Bargman #99 Tailight refit 6-prong to 7-prong
 
I am refitting my 1960 Safari from a 6 prong fitting to a 7 prong ucord.
The original wiring had the black wire going to the stop (brake) light.
With the new set up the red and brown combine Stop and turn.
Question: Can I connect the black to the red at the light and will they function properly?

Thanks,

Rick

Jammer 03-04-2011 01:03 PM

Welcome to the forums.

Are you sure the stop wire is for lights? Usually it's for the electric brakes.

I don't think I've seen an Airstream that has stop lights separate from the turn signals.

markdoane 03-04-2011 01:30 PM

The early airstreams have separate circuits for the stop lights and the turn signals. Don't connect the black wire to the red.

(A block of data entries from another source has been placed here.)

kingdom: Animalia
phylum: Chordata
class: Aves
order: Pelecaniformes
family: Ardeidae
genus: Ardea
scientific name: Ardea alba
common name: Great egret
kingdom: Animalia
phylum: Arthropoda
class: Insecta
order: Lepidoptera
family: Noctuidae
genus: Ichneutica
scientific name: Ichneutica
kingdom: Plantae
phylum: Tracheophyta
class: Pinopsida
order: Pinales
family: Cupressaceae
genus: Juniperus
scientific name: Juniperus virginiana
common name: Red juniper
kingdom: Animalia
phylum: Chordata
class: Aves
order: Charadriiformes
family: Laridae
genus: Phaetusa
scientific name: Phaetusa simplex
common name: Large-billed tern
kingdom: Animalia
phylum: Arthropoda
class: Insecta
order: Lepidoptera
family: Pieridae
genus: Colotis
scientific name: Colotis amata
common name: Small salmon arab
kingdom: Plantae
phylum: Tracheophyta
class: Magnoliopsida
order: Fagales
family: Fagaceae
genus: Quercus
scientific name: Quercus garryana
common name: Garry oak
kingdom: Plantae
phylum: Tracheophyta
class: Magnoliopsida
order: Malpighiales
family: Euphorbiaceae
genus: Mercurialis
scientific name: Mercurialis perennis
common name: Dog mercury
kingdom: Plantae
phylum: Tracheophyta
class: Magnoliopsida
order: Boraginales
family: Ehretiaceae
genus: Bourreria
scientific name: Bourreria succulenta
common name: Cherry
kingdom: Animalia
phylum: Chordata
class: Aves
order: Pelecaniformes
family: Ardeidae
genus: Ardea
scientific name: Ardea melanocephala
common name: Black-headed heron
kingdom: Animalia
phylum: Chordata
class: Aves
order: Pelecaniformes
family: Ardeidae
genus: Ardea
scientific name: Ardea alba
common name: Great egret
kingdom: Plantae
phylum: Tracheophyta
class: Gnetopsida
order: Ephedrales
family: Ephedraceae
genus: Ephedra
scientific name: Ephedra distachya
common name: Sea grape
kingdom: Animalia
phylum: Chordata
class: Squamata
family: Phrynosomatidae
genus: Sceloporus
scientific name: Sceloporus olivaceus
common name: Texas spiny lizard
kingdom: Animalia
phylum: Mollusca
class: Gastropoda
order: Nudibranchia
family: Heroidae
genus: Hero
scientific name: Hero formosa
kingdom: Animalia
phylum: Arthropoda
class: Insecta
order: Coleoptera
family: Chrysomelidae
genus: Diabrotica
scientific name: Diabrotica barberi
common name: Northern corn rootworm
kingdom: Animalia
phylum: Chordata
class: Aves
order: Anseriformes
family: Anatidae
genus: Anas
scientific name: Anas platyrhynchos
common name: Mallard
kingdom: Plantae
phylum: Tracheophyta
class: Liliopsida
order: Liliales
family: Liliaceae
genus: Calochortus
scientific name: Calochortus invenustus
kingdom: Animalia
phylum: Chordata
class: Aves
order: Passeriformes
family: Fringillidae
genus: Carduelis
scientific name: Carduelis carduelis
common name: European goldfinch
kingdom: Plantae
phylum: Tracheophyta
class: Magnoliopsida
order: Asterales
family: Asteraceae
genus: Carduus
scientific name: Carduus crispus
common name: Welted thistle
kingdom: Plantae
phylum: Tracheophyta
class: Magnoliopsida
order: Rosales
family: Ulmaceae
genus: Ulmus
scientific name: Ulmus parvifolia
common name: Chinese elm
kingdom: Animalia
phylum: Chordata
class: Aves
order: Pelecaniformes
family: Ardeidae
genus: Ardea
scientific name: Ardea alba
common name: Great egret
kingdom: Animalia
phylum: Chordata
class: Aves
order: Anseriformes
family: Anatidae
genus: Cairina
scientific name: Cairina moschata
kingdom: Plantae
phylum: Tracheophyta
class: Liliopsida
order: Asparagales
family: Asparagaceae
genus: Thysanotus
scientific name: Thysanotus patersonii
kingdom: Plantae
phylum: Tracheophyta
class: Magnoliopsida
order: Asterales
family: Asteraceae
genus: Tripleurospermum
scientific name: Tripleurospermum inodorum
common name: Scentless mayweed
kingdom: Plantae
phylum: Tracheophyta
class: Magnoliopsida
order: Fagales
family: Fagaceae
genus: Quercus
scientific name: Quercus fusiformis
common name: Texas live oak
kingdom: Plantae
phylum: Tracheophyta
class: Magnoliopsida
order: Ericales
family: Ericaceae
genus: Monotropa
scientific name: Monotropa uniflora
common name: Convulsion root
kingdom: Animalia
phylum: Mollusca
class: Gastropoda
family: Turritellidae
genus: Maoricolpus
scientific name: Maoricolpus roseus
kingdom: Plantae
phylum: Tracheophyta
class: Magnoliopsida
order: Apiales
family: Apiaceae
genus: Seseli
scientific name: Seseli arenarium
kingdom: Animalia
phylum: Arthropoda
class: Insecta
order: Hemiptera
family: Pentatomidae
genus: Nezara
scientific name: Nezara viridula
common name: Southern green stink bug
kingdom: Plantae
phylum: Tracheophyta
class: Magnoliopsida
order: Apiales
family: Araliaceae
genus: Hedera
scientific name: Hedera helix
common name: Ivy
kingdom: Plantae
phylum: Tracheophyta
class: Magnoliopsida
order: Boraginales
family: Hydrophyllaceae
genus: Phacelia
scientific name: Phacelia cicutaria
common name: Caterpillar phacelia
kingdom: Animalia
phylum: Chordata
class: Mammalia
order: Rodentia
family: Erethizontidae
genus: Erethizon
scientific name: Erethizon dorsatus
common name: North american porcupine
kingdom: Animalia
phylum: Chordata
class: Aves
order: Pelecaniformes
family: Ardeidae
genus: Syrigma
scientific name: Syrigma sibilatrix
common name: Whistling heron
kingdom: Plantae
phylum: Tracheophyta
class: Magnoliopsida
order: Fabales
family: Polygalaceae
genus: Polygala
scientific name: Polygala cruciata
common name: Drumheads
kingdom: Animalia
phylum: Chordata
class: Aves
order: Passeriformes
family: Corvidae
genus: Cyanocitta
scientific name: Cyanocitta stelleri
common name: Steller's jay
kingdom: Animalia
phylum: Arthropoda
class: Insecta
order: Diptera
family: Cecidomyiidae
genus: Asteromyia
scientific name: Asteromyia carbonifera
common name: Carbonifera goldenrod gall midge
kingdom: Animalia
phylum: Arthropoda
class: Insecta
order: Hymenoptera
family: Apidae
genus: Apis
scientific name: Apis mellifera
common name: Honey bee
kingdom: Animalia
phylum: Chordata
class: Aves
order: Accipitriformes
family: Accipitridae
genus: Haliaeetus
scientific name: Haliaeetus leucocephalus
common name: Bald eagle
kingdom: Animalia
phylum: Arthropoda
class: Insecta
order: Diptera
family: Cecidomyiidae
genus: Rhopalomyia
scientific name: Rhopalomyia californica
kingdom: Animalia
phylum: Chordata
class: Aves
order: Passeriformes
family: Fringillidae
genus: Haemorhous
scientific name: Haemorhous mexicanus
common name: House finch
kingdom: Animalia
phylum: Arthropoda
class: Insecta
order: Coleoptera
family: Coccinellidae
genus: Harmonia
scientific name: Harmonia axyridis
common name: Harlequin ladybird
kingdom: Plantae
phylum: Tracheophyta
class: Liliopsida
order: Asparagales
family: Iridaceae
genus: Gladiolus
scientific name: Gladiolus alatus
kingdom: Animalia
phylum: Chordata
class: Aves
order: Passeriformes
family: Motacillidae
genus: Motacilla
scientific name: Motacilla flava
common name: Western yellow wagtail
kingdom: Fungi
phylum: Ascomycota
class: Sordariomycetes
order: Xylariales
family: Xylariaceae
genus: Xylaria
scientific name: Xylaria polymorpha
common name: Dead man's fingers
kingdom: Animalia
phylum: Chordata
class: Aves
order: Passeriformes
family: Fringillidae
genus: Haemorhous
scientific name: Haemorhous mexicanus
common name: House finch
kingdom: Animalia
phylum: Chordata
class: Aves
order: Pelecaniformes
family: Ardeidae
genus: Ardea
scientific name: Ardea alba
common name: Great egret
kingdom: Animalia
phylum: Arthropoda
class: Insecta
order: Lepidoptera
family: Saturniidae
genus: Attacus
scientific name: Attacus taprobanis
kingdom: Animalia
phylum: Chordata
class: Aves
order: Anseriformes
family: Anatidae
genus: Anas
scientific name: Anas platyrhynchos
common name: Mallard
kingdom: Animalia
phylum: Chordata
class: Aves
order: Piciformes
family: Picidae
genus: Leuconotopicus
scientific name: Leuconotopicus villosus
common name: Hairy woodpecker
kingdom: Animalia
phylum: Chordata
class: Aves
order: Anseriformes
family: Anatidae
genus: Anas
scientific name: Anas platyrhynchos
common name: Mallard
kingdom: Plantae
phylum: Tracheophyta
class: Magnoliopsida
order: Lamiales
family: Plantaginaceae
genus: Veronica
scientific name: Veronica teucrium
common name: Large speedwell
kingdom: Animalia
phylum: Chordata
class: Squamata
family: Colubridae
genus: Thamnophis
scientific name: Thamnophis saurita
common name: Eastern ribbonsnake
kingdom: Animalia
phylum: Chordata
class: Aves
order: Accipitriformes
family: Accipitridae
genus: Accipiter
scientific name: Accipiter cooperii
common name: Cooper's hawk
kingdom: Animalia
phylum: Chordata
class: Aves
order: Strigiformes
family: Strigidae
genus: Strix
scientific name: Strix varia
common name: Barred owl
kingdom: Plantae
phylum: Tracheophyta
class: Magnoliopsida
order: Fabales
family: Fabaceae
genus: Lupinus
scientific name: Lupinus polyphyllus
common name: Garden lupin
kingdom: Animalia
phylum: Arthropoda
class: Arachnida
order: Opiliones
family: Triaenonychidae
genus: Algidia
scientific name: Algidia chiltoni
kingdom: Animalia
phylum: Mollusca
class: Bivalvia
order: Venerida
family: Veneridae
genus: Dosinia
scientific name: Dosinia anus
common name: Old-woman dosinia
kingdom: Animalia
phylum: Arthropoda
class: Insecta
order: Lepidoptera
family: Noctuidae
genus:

silverkeeper 03-04-2011 03:54 PM

Yes the black is for the stop lights. Its printed on the warranty mounted in the closet.
The question is how do I split the current coming from the TV ucord?

Thanks for your reply.

markdoane 03-04-2011 06:19 PM

1 Attachment(s)
In the early 50's there were still lots of vehicles that were wired with a separate brake light circuit. Those became obsolete as more and more car makers adopted the dual-filament combined brake and turn signal wiring method.

The original brake controllers also had a separate brake light wire so that when you manually activated the brakes, the trailer brakes would light up to warn following vehicles.

Nowdays with modern brake controllers and pre-wired connectors for most tow vehicles, there is no need for the separate wire. If you manually activate the trailer brakes on your Ford, Chevy, Dodge or Toyota, it automatically light up the appropriate lamps in both your tow vehicle and trailer.

So if you want to you can re-purpose the original black wire in your 6-way harness as either a 12V charge line (early Airstreams had a 12V charge and ground line that was separate from the 6-way) or you can add back-up lights. Be sure to use appropriate wire sizes and fuses or circuit breakers.

The 99 had two bulbs. One was a single filament powered by the running light circuit, the other was a dual filament powered by the turn signal and the brake signal.

You can leave the running lights hooked up to the lower single filament bulb, and just combine both wires from the dual filament bulb to the single combined brake/turn signal wire from your 7-way harness.

Or you could convert the tail-lights to a LED type brake/turn signal. There are several threads that discuss how to do this.

Here is the original wiring schematic.

TG Twinkie 03-04-2011 06:21 PM

Two options
 
Are there dual filament bulbs in any of the rear light fixtures? If so; I would wire what are now the stop lights to the tail light wire (green); then wire one of the dual filament bulbs in the other fixture for turn signals (left red and right brown) and the other to the tail lights (green).
You could also wire what are now the brake lights ( black wire)to the electric brake circuit; When you apply the brakes the lights would come on. Then just wire the red (left turn) and brown (right turn) and green to the tail lights.

silverkeeper 03-05-2011 11:01 AM

Thanks so much for he info.
Yes there are dual filament bulbs in the lights.
I did take apart the old 6 prong plug and found that it was connected with three wires, they cut the black out and seems to have connected the red line from the ucord to the red and black lines that leads back to the tail lights. At that location another black splits off to feed into the right tail light.

I'll look into both of your options and see what works.

I have been reading up on all your input to lucymcdog and her trailer.
Mine is very similar but perhaps the wiring is in better shape.
Just finished gutting the interior and replacing the whole floor, refit the black water tank and am going through and bench testing the rest of the stuff to see if it works, (have a little air compressor for the water tank that works great, and the original water heater if in fine shape) so far so good. The trailer was moth bald in the desert for twenty of its years, so it was in pretty good condition and no rust on the frame just a lot of fine dirt in everything!

Will post photos when I figure how to do that.